Chat2Find Releases 255M+ Token Sri Lankan Trilingual AI Corpus via Hugging Face and Lanka Data

COLOMBO, Sri Lanka  LankaData has announced the public release of the Chat2Find Corpus, a major trilingual conversational dataset, marking a key milestone in Sri Lanka’s growing AI ecosystem.

The Chat2Find Corpus consists of over 255 Million tokens (279,248 records) in Sinhala, Tamil, and English, including code-mixed language such as Singlish and Tanglish. Designed for training and fine-tuning Large Language Models (LLMs), the dataset supports multilingual AI development in low-resource environments.
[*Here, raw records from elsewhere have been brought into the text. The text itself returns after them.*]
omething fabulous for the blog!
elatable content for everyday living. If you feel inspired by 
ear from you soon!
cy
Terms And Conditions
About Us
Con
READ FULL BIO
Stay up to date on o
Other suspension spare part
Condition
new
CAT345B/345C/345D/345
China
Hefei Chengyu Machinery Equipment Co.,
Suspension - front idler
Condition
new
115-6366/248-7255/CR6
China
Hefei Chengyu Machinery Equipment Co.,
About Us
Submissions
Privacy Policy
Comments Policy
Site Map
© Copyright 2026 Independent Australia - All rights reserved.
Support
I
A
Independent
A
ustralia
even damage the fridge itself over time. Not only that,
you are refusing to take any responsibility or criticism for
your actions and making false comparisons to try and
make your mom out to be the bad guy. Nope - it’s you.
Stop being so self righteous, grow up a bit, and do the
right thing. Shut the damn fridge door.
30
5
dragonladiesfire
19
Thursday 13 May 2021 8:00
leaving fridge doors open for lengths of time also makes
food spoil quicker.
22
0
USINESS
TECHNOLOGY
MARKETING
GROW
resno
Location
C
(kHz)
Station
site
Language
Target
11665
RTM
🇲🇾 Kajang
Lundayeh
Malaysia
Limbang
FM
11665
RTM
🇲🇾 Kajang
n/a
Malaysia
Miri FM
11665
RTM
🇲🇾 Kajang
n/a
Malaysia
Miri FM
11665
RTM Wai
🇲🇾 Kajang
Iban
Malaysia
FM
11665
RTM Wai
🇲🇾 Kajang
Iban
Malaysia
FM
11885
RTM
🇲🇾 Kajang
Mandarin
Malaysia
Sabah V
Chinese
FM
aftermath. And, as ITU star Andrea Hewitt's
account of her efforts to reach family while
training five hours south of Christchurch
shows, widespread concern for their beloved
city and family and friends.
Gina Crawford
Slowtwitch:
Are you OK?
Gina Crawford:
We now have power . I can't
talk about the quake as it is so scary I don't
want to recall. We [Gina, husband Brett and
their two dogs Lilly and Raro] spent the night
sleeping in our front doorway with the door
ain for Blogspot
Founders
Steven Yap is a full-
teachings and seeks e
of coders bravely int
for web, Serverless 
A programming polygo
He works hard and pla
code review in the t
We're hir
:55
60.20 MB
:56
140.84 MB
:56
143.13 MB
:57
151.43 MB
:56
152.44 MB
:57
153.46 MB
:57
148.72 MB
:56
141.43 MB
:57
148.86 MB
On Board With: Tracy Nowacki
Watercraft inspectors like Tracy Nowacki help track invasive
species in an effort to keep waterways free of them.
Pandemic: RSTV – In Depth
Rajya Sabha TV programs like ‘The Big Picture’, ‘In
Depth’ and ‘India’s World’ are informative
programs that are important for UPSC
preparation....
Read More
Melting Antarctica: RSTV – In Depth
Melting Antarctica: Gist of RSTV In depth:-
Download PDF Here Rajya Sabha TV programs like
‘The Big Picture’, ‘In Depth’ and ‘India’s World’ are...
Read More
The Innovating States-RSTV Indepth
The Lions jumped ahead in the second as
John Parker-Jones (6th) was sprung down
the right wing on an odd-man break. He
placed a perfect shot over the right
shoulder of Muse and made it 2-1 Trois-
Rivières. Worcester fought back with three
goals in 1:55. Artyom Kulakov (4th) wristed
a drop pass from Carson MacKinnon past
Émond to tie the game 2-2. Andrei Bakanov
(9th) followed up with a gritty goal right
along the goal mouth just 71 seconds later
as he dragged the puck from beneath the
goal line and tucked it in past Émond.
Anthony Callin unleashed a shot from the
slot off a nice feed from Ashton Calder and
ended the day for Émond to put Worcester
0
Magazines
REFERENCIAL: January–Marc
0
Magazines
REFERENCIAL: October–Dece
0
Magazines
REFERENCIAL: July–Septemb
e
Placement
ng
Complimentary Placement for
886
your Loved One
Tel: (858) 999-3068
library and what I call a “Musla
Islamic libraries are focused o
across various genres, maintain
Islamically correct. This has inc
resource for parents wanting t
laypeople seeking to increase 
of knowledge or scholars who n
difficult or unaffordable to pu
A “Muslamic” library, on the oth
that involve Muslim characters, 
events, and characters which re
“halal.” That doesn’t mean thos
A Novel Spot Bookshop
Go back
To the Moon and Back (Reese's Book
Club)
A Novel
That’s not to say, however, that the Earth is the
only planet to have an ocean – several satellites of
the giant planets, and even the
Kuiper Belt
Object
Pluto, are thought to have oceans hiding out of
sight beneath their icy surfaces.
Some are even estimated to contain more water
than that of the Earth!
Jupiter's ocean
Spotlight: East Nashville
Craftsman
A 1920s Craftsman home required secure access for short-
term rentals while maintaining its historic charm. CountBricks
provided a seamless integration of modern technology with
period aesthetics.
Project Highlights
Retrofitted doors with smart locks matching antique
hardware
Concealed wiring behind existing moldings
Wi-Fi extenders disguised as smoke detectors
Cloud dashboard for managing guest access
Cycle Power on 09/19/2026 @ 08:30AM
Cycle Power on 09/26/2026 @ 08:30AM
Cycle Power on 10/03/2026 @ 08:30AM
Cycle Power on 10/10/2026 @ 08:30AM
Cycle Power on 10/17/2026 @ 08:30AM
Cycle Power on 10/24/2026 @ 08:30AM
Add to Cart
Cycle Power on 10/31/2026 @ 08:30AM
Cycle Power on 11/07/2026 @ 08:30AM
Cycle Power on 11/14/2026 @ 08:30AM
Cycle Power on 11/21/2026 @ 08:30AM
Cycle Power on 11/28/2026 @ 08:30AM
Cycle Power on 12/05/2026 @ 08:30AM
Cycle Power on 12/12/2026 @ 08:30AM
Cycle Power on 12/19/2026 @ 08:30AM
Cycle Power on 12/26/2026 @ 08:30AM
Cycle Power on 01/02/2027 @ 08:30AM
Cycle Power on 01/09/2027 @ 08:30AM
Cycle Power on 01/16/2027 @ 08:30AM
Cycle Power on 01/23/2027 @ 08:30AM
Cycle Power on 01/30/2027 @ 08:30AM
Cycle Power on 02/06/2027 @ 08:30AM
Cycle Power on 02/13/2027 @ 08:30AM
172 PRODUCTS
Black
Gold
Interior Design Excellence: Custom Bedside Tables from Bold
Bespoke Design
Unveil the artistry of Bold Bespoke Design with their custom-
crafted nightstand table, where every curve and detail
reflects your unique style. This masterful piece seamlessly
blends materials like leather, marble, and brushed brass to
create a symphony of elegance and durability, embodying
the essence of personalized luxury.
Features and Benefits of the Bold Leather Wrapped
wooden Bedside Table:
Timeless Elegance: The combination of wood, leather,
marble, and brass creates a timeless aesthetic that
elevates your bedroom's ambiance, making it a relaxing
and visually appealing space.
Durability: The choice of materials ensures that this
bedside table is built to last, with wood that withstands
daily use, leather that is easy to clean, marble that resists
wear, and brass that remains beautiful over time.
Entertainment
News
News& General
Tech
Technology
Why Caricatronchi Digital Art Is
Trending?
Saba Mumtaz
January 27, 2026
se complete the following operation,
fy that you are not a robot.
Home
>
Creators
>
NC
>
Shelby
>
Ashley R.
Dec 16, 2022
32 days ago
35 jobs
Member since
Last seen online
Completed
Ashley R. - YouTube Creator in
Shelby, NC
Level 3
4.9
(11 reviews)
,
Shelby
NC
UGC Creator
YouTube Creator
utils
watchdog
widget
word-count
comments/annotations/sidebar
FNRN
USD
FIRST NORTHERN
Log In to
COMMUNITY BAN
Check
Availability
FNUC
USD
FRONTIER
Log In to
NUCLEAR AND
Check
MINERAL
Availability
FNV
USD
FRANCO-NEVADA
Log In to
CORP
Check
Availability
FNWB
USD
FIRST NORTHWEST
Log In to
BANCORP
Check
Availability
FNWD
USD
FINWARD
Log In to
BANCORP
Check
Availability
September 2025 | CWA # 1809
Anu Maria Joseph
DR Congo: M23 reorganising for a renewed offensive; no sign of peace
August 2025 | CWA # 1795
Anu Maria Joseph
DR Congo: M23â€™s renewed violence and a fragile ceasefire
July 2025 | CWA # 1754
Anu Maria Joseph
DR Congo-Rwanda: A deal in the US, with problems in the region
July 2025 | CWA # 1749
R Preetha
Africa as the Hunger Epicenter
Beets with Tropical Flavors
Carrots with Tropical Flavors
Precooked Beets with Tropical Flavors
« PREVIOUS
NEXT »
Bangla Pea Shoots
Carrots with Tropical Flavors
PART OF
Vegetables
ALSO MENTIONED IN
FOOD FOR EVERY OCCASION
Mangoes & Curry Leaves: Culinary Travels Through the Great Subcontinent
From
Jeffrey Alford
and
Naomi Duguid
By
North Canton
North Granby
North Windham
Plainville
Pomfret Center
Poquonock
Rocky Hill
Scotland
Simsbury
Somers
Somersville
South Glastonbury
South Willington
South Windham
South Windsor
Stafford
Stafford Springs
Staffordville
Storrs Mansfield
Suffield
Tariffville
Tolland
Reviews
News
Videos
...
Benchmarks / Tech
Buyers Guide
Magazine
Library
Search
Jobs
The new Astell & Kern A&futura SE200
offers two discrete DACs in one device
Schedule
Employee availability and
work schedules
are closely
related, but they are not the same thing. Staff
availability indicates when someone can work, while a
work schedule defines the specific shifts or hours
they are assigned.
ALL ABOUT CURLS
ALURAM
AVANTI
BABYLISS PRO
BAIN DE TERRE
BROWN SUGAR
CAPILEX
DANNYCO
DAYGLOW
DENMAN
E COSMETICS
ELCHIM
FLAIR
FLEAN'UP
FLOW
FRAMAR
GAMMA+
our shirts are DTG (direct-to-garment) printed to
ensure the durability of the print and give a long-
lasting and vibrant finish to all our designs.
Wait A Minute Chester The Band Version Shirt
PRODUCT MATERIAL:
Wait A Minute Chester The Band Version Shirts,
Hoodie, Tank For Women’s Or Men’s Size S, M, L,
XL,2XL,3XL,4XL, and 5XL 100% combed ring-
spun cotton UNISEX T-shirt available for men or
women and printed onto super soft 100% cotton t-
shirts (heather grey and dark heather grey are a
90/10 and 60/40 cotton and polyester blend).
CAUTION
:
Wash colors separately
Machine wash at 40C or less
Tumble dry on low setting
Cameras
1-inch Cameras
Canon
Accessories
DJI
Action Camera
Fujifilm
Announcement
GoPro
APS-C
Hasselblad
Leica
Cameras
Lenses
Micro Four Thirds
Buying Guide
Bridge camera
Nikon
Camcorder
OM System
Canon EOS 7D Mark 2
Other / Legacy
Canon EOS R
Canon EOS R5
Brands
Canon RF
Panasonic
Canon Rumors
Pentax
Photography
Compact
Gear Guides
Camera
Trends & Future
Developed by Chat2Find and released as open-source, the dataset enables researchers, developers, and institutions to access high-quality, locally relevant data—an area that has long limited AI innovation in Sri Lanka. It is released under the MIT License and is suitable for continual pre-training (CPT) and supervised fine-tuning (SFT).

The corpus captures authentic language use and cultural context, making it especially valuable for modern natural language processing tasks. Alongside the dataset, Chat2Find has also announced upcoming AI models, including a base model and fine-tuned models optimized for trilingual understanding and reasoning.

Access the dataset:

This release positions LankaData as a key hub for open AI resources in Sri Lanka, supporting the next wave of locally grounded AI development.